Мы улыбались друг другу, глядели друг на друга, забыв при этом, что мы оба бледные и худые. Мы знали только, что мы живы.

— Как мама? — спросила я поспешно.

— Твоя мать замечательная женщина. Несмотря на больное сердце, она, как мужчина, справляется с несчастьями…

— А Юдифь? — спросила я почти без всякого перехода.

— Она в Амстердаме, и с ней, надеюсь, все благополучно, — ответил отец тихо. — Пойдем отсюда, если можно… Нам не следует здесь стоять.

Мы медленно пошли дальше, вдоль канала, в сторону Зейлстраат. Больше мы, собственно, и не говорили. Мы были счастливы, что мы вместе. Конечно, нам хотелось бы задать тысячу вопросов. Однако главное было уже сказано. Отец сбоку то и дело поглядывал на меня; тогда я крепко сжала ему руку, которую держала в своей.

— А ты? — сказал он наконец, заботливо, но намеренно еле слышным голосом. — Ты справляешься?

Я дважды утвердительно кивнула головой;—О да, справляюсь. Я живу у хороших людей… Еда у меня есть… Вы регулярно получаете пакеты с продовольствием?

— Просто замечательно, что они приходят, — сказал он. — Мы сразу же поняли, что это от тебя… и твоих друзей. Без этой пшеницы и фасоли твоя мать и я, быть может, и не выжили бы.

У меня все внутри похолодело. Внезапно мне представилось, что мой отец лежит где-то на улице, прислоненный к стволу дерева и окоченевший.
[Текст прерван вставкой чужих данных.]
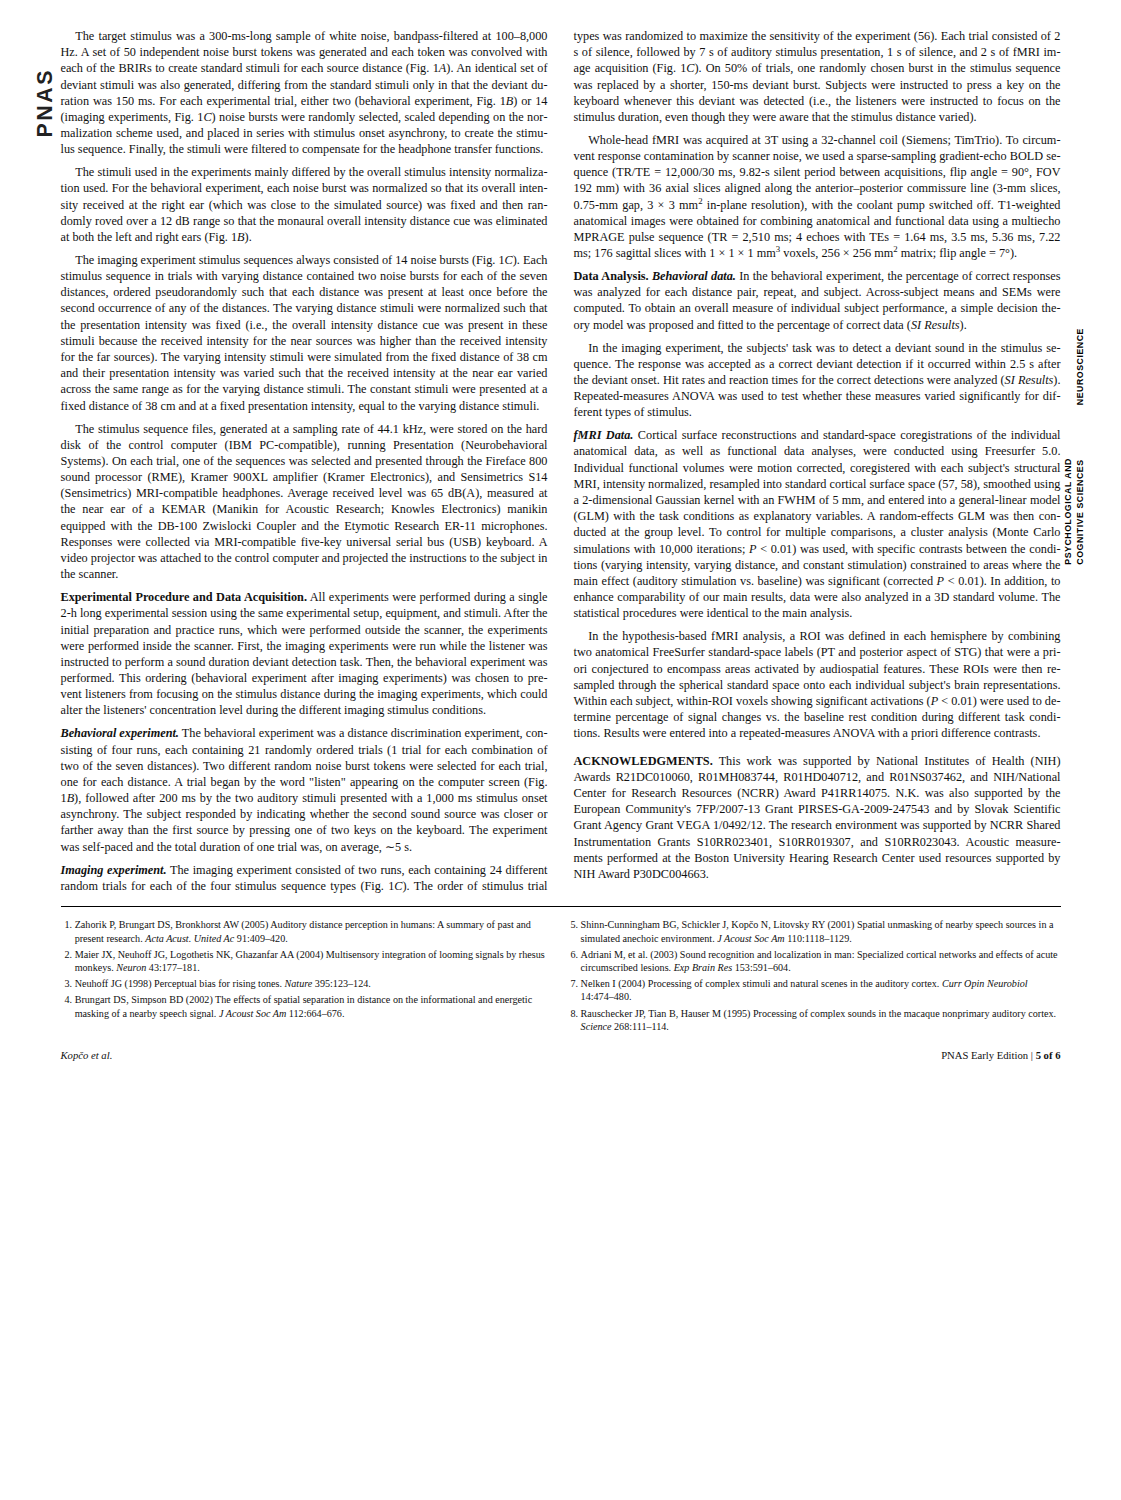PNAS
NEUROSCIENCE
PSYCHOLOGICAL AND
COGNITIVE SCIENCES
The target stimulus was a 300-ms-long sample of white noise, bandpass-filtered at 100–8,000 Hz. A set of 50 independent noise burst tokens was generated and each token was convolved with each of the BRIRs to create standard stimuli for each source distance (Fig. 1A). An identical set of deviant stimuli was also generated, differing from the standard stimuli only in that the deviant duration was 150 ms. For each experimental trial, either two (behavioral experiment, Fig. 1B) or 14 (imaging experiments, Fig. 1C) noise bursts were randomly selected, scaled depending on the normalization scheme used, and placed in series with stimulus onset asynchrony, to create the stimulus sequence. Finally, the stimuli were filtered to compensate for the headphone transfer functions.
The stimuli used in the experiments mainly differed by the overall stimulus intensity normalization used. For the behavioral experiment, each noise burst was normalized so that its overall intensity received at the right ear (which was close to the simulated source) was fixed and then randomly roved over a 12 dB range so that the monaural overall intensity distance cue was eliminated at both the left and right ears (Fig. 1B).
The imaging experiment stimulus sequences always consisted of 14 noise bursts (Fig. 1C). Each stimulus sequence in trials with varying distance contained two noise bursts for each of the seven distances, ordered pseudorandomly such that each distance was present at least once before the second occurrence of any of the distances. The varying distance stimuli were normalized such that the presentation intensity was fixed (i.e., the overall intensity distance cue was present in these stimuli because the received intensity for the near sources was higher than the received intensity for the far sources). The varying intensity stimuli were simulated from the fixed distance of 38 cm and their presentation intensity was varied such that the received intensity at the near ear varied across the same range as for the varying distance stimuli. The constant stimuli were presented at a fixed distance of 38 cm and at a fixed presentation intensity, equal to the varying distance stimuli.
The stimulus sequence files, generated at a sampling rate of 44.1 kHz, were stored on the hard disk of the control computer (IBM PC-compatible), running Presentation (Neurobehavioral Systems). On each trial, one of the sequences was selected and presented through the Fireface 800 sound processor (RME), Kramer 900XL amplifier (Kramer Electronics), and Sensimetrics S14 (Sensimetrics) MRI-compatible headphones. Average received level was 65 dB(A), measured at the near ear of a KEMAR (Manikin for Acoustic Research; Knowles Electronics) manikin equipped with the DB-100 Zwislocki Coupler and the Etymotic Research ER-11 microphones. Responses were collected via MRI-compatible five-key universal serial bus (USB) keyboard. A video projector was attached to the control computer and projected the instructions to the subject in the scanner.
Experimental Procedure and Data Acquisition. All experiments were performed during a single 2-h long experimental session using the same experimental setup, equipment, and stimuli. After the initial preparation and practice runs, which were performed outside the scanner, the experiments were performed inside the scanner. First, the imaging experiments were run while the listener was instructed to perform a sound duration deviant detection task. Then, the behavioral experiment was performed. This ordering (behavioral experiment after imaging experiments) was chosen to prevent listeners from focusing on the stimulus distance during the imaging experiments, which could alter the listeners' concentration level during the different imaging stimulus conditions.
Behavioral experiment. The behavioral experiment was a distance discrimination experiment, consisting of four runs, each containing 21 randomly ordered trials (1 trial for each combination of two of the seven distances). Two different random noise burst tokens were selected for each trial, one for each distance. A trial began by the word "listen" appearing on the computer screen (Fig. 1B), followed after 200 ms by the two auditory stimuli presented with a 1,000 ms stimulus onset asynchrony. The subject responded by indicating whether the second sound source was closer or farther away than the first source by pressing one of two keys on the keyboard. The experiment was self-paced and the total duration of one trial was, on average, ∼5 s.
Imaging experiment. The imaging experiment consisted of two runs, each containing 24 different random trials for each of the four stimulus sequence types (Fig. 1C). The order of stimulus trial types was randomized to maximize the sensitivity of the experiment (56). Each trial consisted of 2 s of silence, followed by 7 s of auditory stimulus presentation, 1 s of silence, and 2 s of fMRI image acquisition (Fig. 1C). On 50% of trials, one randomly chosen burst in the stimulus sequence was replaced by a shorter, 150-ms deviant burst. Subjects were instructed to press a key on the keyboard whenever this deviant was detected (i.e., the listeners were instructed to focus on the stimulus duration, even though they were aware that the stimulus distance varied).
Whole-head fMRI was acquired at 3T using a 32-channel coil (Siemens; TimTrio). To circumvent response contamination by scanner noise, we used a sparse-sampling gradient-echo BOLD sequence (TR/TE = 12,000/30 ms, 9.82-s silent period between acquisitions, flip angle = 90°, FOV 192 mm) with 36 axial slices aligned along the anterior–posterior commissure line (3-mm slices, 0.75-mm gap, 3 × 3 mm2 in-plane resolution), with the coolant pump switched off. T1-weighted anatomical images were obtained for combining anatomical and functional data using a multiecho MPRAGE pulse sequence (TR = 2,510 ms; 4 echoes with TEs = 1.64 ms, 3.5 ms, 5.36 ms, 7.22 ms; 176 sagittal slices with 1 × 1 × 1 mm3 voxels, 256 × 256 mm2 matrix; flip angle = 7°).
Data Analysis. Behavioral data. In the behavioral experiment, the percentage of correct responses was analyzed for each distance pair, repeat, and subject. Across-subject means and SEMs were computed. To obtain an overall measure of individual subject performance, a simple decision theory model was proposed and fitted to the percentage of correct data (SI Results).
In the imaging experiment, the subjects' task was to detect a deviant sound in the stimulus sequence. The response was accepted as a correct deviant detection if it occurred within 2.5 s after the deviant onset. Hit rates and reaction times for the correct detections were analyzed (SI Results). Repeated-measures ANOVA was used to test whether these measures varied significantly for different types of stimulus.
fMRI Data. Cortical surface reconstructions and standard-space coregistrations of the individual anatomical data, as well as functional data analyses, were conducted using Freesurfer 5.0. Individual functional volumes were motion corrected, coregistered with each subject's structural MRI, intensity normalized, resampled into standard cortical surface space (57, 58), smoothed using a 2-dimensional Gaussian kernel with an FWHM of 5 mm, and entered into a general-linear model (GLM) with the task conditions as explanatory variables. A random-effects GLM was then conducted at the group level. To control for multiple comparisons, a cluster analysis (Monte Carlo simulations with 10,000 iterations; P < 0.01) was used, with specific contrasts between the conditions (varying intensity, varying distance, and constant stimulation) constrained to areas where the main effect (auditory stimulation vs. baseline) was significant (corrected P < 0.01). In addition, to enhance comparability of our main results, data were also analyzed in a 3D standard volume. The statistical procedures were identical to the main analysis.
In the hypothesis-based fMRI analysis, a ROI was defined in each hemisphere by combining two anatomical FreeSurfer standard-space labels (PT and posterior aspect of STG) that were a priori conjectured to encompass areas activated by audiospatial features. These ROIs were then resampled through the spherical standard space onto each individual subject's brain representations. Within each subject, within-ROI voxels showing significant activations (P < 0.01) were used to determine percentage of signal changes vs. the baseline rest condition during different task conditions. Results were entered into a repeated-measures ANOVA with a priori difference contrasts.
ACKNOWLEDGMENTS. This work was supported by National Institutes of Health (NIH) Awards R21DC010060, R01MH083744, R01HD040712, and R01NS037462, and NIH/National Center for Research Resources (NCRR) Award P41RR14075. N.K. was also supported by the European Community's 7FP/2007-13 Grant PIRSES-GA-2009-247543 and by Slovak Scientific Grant Agency Grant VEGA 1/0492/12. The research environment was supported by NCRR Shared Instrumentation Grants S10RR023401, S10RR019307, and S10RR023043. Acoustic measurements performed at the Boston University Hearing Research Center used resources supported by NIH Award P30DC004663.
Zahorik P, Brungart DS, Bronkhorst AW (2005) Auditory distance perception in humans: A summary of past and present research. Acta Acust. United Ac 91:409–420.
Maier JX, Neuhoff JG, Logothetis NK, Ghazanfar AA (2004) Multisensory integration of looming signals by rhesus monkeys. Neuron 43:177–181.
Neuhoff JG (1998) Perceptual bias for rising tones. Nature 395:123–124.
Brungart DS, Simpson BD (2002) The effects of spatial separation in distance on the informational and energetic masking of a nearby speech signal. J Acoust Soc Am 112:664–676.
Shinn-Cunningham BG, Schickler J, Kopčo N, Litovsky RY (2001) Spatial unmasking of nearby speech sources in a simulated anechoic environment. J Acoust Soc Am 110:1118–1129.
Adriani M, et al. (2003) Sound recognition and localization in man: Specialized cortical networks and effects of acute circumscribed lesions. Exp Brain Res 153:591–604.
Nelken I (2004) Processing of complex stimuli and natural scenes in the auditory cortex. Curr Opin Neurobiol 14:474–480.
Rauschecker JP, Tian B, Hauser M (1995) Processing of complex sounds in the macaque nonprimary auditory cortex. Science 268:111–114.
Kopčo et al.
PNAS Early Edition | 5 of 6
Или что мать лежит в постели, смертельно исхудавшая, изнуренная. Они были еще не стары. Однако отец с тех пор, как я видела его в последний раз в городском парке, постарел по крайней мере лет на двадцать. Его рука и плечо, когда я касалась их, были на ощупь костлявые и худые. В каком состоянии нашел он меня, что он думал, прикасаясь ко мне?..
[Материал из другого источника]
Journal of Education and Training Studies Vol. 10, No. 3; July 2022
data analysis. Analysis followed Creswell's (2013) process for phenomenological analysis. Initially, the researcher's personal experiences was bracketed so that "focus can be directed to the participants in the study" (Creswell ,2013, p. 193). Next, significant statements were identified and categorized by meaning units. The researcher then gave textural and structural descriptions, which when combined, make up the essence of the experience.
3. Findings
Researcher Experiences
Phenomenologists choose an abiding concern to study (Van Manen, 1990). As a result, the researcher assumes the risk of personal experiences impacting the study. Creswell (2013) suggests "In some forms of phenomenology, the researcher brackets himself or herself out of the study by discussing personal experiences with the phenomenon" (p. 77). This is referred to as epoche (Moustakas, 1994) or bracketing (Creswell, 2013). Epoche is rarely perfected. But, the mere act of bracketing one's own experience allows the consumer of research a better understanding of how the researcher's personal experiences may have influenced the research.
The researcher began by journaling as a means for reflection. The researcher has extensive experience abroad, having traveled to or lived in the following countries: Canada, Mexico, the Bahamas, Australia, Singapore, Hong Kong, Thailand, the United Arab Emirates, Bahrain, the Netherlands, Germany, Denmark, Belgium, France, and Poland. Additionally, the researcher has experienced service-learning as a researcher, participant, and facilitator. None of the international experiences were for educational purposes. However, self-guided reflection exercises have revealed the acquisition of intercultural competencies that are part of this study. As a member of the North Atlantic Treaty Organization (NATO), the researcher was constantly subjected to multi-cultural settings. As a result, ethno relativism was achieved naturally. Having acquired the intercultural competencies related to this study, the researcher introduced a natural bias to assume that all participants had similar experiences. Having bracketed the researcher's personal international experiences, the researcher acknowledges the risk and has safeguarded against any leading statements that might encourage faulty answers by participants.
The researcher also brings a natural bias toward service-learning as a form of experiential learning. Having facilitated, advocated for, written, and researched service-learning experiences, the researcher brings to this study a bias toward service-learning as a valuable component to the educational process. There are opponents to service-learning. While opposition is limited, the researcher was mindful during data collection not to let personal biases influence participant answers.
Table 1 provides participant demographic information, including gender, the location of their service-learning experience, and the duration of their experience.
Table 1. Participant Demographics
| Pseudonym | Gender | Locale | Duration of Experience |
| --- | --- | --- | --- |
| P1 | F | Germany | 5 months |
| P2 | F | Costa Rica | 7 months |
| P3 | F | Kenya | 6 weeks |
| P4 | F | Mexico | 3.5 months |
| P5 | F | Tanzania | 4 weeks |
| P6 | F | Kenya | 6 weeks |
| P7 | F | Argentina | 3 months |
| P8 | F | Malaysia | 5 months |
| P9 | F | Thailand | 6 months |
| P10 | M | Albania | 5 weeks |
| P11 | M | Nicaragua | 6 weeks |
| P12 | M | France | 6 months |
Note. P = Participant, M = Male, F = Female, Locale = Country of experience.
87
— Не слишком ли вы беспокоитесь обо мне? — спросила я.

Он положил свою руку — такую тонкую руку — на мою. — Дорогое дитя, — сказал он, — я не могу, конечно, сказать, что мы не беспокоимся… Но мы знаем, ты поступаешь, как подсказывает тебе твоя совесть. Так пусть наши переживания не мешают твоей работе… Но тебе, наверное, очень трудно?